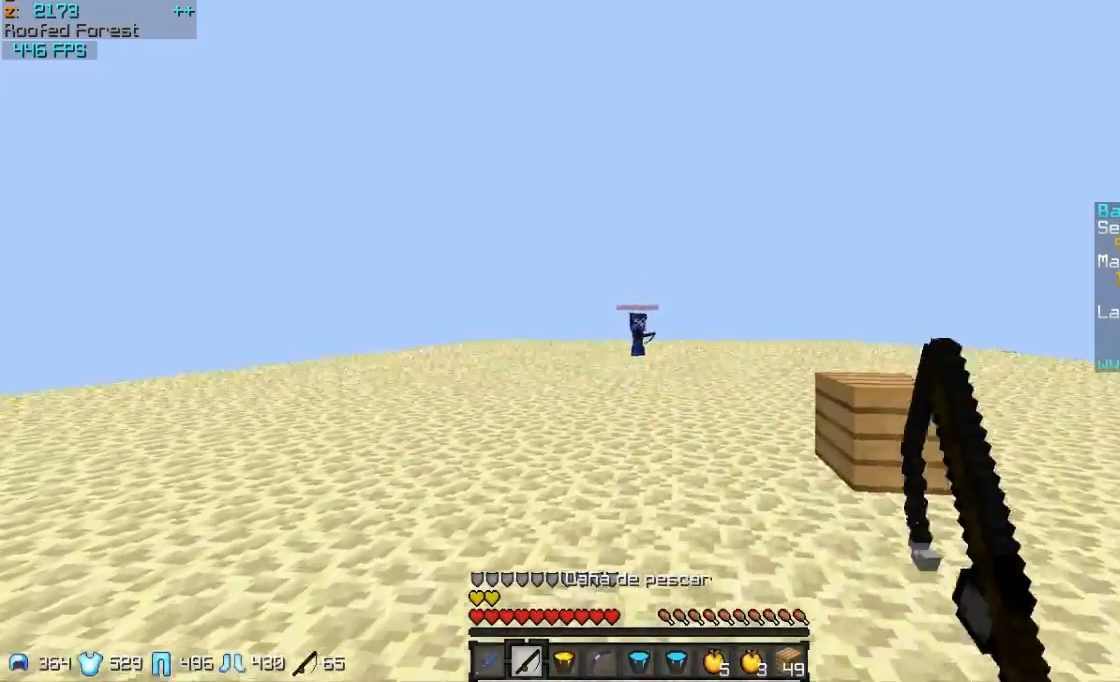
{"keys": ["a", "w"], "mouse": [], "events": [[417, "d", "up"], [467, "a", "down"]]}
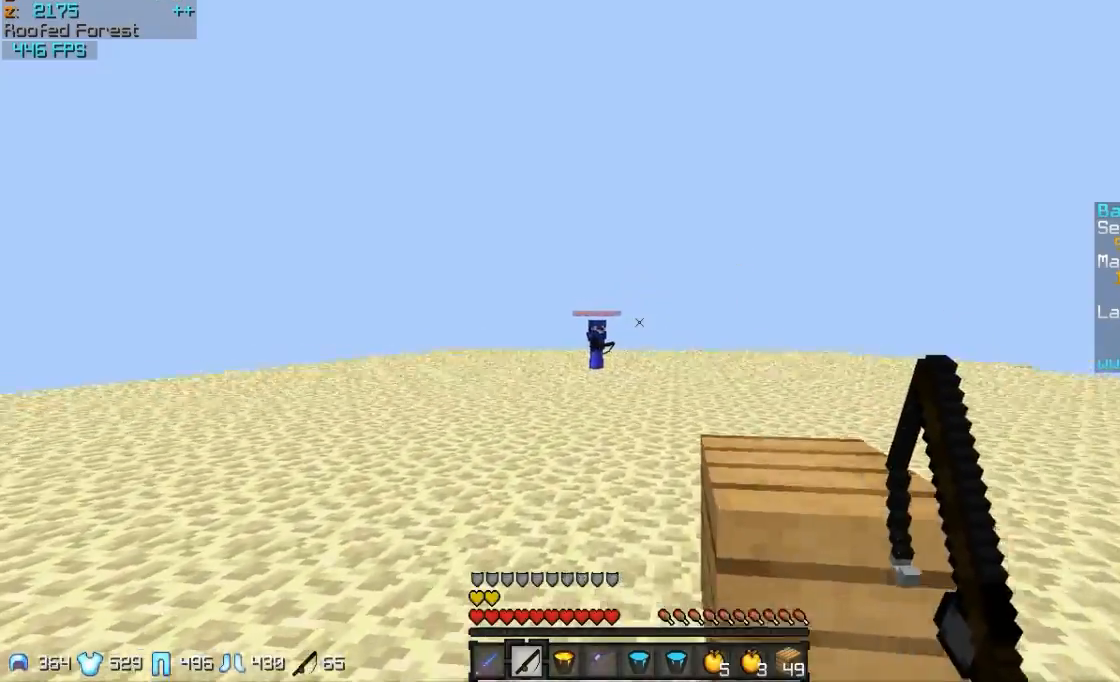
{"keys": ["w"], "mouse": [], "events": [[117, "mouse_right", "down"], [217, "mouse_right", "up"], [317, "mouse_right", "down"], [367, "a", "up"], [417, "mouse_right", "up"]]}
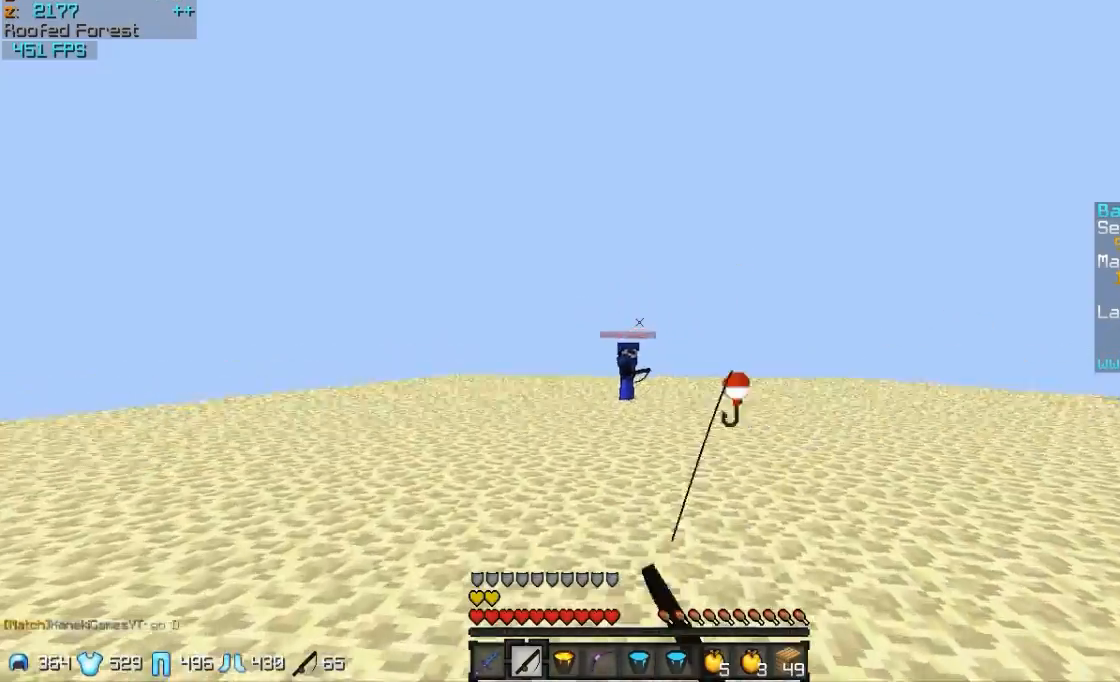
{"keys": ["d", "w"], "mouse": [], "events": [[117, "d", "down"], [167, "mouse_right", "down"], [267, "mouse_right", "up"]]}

- TO DO: The listing above must be repeated exactly. Its pictures are not part of the copy.

- EXERCISE ANSWER:
{"keys": ["a", "w"], "mouse": [], "events": [[417, "d", "up"], [467, "a", "down"]]}
{"keys": ["w"], "mouse": [], "events": [[117, "mouse_right", "down"], [217, "mouse_right", "up"], [317, "mouse_right", "down"], [367, "a", "up"], [417, "mouse_right", "up"]]}
{"keys": ["d", "w"], "mouse": [], "events": [[117, "d", "down"], [167, "mouse_right", "down"], [267, "mouse_right", "up"]]}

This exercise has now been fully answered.